RP5063, a multimodal
dopamine (DA) and
serotonin (5-HT) modulator with high affinity for DA2/3/4 and 5-HT2A/2B/7 receptors and moderate affinity for SERT, is a novel therapeutic of special interest in the treatment of
pulmonary arterial hypertension (PAH). Evidence indicates that
therapeutics targeting the 5-HT2A/2B receptors can influence the pathogenesis of PAH. However, the
therapeutic effect of
RP5063 in humans has yet to be investigated. A Sugen 5416-hypoxia (SuHx)-induced PAH model was used to evaluate twice-daily (b.i.d.)
RP5063 at 10mg/kg (RP-10) and 20mg/kg (RP-20), as compared with positive (
sildenafil 50mg/kg b.i.d.; Sil-50) and negative controls (SuHx+vehicle; SuHx+veh), in 24 adult male Wistar-Kyoto rats.

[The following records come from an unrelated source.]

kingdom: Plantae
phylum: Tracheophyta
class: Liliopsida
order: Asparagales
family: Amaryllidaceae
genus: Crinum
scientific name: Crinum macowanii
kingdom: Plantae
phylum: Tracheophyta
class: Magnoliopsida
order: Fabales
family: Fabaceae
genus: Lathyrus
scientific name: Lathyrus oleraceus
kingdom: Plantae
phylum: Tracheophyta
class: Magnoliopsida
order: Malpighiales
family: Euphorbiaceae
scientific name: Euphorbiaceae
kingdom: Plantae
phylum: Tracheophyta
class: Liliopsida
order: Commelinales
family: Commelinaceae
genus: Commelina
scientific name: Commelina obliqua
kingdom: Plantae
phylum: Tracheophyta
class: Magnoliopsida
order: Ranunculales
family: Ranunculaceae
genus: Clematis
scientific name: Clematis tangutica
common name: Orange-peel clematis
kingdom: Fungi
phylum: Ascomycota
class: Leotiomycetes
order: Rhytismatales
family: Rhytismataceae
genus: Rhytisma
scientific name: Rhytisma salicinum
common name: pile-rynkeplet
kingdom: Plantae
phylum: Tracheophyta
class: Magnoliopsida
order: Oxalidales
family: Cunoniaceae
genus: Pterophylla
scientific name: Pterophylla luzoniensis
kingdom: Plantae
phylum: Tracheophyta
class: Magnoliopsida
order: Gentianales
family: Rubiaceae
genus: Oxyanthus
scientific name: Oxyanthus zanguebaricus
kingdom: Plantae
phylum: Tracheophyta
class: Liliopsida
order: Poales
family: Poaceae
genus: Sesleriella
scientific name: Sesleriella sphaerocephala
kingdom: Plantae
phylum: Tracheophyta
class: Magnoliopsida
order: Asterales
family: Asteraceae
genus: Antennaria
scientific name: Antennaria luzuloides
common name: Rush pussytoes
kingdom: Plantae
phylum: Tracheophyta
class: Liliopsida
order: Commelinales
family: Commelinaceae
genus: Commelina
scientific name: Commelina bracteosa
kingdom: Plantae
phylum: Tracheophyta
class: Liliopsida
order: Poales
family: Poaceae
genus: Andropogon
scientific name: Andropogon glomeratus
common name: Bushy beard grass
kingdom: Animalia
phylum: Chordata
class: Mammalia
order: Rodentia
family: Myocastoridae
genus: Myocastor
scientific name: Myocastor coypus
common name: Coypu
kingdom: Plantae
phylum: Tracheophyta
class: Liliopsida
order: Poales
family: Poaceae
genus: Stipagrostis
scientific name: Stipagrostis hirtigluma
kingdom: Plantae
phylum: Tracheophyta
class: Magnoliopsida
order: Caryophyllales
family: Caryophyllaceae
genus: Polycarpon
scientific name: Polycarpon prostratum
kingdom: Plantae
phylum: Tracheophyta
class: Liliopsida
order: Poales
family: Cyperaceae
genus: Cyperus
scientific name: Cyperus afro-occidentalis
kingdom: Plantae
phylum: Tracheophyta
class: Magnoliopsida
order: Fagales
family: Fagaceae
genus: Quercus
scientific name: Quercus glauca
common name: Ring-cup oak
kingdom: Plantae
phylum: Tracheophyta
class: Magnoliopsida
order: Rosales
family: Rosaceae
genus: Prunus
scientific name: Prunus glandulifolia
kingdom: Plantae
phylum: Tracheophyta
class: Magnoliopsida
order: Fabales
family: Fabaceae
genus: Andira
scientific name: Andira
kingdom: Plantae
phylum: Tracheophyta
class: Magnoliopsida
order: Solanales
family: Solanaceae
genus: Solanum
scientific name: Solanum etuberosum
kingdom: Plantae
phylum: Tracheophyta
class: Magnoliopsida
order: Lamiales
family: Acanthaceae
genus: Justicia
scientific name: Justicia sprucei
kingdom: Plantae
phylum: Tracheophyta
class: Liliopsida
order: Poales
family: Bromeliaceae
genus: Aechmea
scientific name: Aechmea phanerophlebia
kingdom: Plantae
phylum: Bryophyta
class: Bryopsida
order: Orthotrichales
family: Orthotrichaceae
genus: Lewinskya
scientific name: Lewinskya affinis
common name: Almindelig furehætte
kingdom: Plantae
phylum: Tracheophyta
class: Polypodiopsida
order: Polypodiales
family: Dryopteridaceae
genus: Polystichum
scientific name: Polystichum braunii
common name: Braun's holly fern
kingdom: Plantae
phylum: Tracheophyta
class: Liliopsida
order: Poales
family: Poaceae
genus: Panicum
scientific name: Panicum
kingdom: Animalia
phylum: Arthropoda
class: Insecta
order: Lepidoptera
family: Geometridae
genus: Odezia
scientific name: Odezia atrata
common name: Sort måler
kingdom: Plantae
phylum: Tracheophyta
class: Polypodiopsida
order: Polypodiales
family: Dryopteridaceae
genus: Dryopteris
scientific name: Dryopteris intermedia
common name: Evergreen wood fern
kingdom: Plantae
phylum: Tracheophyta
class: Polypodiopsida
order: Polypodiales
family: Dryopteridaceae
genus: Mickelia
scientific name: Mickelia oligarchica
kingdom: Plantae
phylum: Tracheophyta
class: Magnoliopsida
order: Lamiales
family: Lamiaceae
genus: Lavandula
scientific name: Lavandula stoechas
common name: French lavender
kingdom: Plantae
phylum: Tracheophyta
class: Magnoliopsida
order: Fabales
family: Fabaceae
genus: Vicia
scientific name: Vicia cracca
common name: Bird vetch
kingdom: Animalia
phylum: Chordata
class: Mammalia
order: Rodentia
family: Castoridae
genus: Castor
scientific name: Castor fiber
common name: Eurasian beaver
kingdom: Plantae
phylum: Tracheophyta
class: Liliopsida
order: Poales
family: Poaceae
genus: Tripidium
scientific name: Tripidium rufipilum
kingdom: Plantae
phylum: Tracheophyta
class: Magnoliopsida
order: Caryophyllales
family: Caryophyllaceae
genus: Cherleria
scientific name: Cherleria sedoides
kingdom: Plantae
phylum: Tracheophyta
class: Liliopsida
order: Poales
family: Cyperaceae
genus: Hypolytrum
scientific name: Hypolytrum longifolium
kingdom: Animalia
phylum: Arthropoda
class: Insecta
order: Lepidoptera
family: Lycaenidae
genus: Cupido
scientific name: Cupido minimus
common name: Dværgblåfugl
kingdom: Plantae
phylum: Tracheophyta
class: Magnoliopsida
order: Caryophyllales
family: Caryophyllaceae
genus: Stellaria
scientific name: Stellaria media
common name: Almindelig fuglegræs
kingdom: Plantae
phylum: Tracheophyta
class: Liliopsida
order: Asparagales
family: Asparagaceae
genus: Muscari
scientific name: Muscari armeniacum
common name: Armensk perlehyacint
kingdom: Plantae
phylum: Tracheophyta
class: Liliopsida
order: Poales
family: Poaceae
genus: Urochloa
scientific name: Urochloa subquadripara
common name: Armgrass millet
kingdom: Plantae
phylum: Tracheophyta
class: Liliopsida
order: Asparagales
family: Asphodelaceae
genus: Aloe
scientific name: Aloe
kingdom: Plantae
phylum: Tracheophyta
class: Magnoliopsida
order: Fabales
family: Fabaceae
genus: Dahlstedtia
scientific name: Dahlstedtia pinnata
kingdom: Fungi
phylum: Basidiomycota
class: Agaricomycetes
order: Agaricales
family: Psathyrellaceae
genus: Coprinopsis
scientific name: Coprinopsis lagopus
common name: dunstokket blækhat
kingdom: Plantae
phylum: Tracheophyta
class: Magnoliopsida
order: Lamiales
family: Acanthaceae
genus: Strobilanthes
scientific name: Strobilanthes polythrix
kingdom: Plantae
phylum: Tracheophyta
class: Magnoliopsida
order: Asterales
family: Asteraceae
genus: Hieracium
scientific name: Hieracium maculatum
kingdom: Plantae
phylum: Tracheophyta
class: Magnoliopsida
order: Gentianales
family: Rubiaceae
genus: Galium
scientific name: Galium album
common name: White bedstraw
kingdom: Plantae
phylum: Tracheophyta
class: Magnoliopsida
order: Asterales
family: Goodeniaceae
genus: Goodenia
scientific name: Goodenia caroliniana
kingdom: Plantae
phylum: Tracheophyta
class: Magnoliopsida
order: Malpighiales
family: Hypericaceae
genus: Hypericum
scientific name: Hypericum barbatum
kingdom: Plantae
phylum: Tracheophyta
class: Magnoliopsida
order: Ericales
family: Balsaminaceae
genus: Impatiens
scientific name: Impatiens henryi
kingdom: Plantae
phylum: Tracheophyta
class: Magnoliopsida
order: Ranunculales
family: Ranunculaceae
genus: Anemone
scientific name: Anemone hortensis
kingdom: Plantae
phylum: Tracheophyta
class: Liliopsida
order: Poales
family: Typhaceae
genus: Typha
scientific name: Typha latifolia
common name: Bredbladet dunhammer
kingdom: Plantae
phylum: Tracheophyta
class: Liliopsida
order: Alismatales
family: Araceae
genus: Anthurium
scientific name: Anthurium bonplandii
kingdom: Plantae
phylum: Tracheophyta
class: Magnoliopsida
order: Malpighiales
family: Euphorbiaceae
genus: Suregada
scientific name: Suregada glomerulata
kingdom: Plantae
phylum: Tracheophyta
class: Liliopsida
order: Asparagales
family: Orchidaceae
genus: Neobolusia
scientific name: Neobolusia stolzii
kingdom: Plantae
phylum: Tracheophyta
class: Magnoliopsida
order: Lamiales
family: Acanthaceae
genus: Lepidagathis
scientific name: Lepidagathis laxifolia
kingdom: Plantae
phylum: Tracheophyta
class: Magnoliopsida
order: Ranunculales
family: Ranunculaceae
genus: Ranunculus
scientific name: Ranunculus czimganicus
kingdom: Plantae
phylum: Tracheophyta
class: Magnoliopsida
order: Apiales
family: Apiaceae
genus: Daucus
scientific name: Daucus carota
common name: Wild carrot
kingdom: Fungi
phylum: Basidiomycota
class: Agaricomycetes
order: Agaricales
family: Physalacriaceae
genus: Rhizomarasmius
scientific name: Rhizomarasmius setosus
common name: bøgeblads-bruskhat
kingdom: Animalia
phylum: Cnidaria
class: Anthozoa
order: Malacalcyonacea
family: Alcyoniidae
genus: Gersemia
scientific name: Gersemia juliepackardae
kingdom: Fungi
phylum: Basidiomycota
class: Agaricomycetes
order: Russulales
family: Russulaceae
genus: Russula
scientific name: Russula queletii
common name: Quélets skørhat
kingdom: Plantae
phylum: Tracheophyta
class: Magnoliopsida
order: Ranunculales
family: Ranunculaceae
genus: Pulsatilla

RP5063 showed significantly lower systolic pulmonary arterial (both doses) and systolic right ventricular (RP-10) pressures, and improvement in oxygen saturation (RP-20). It significantly reduced small-vessel wall thickness (RP-20), lowered the percentage of muscular vessels (both doses). Both doses limited arterial obliteration due to endothelial cell proliferation, prevented plexiform lesion formation, and stemmed the release of
leukotriene B4.
Sildenafil showed statistically greater effects on vessel structure than that seen in both
RP5063 groups and improved oxygen saturation. Additionally,
Sildenafil did not demonstrate any significant effect on arterial obliteration, plexiform lesion development, or pulmonary arterial or right ventricular pressure. As PAH gains in severity, the impact of
RP5063 inhibition of 5HT2B increases, preventing arterial constriction and improving pulmonary hemodynamics. Due to its functional, structural, and
chemokine effects,
RP5063 represents a promising candidate for investigation in late-phase PAH.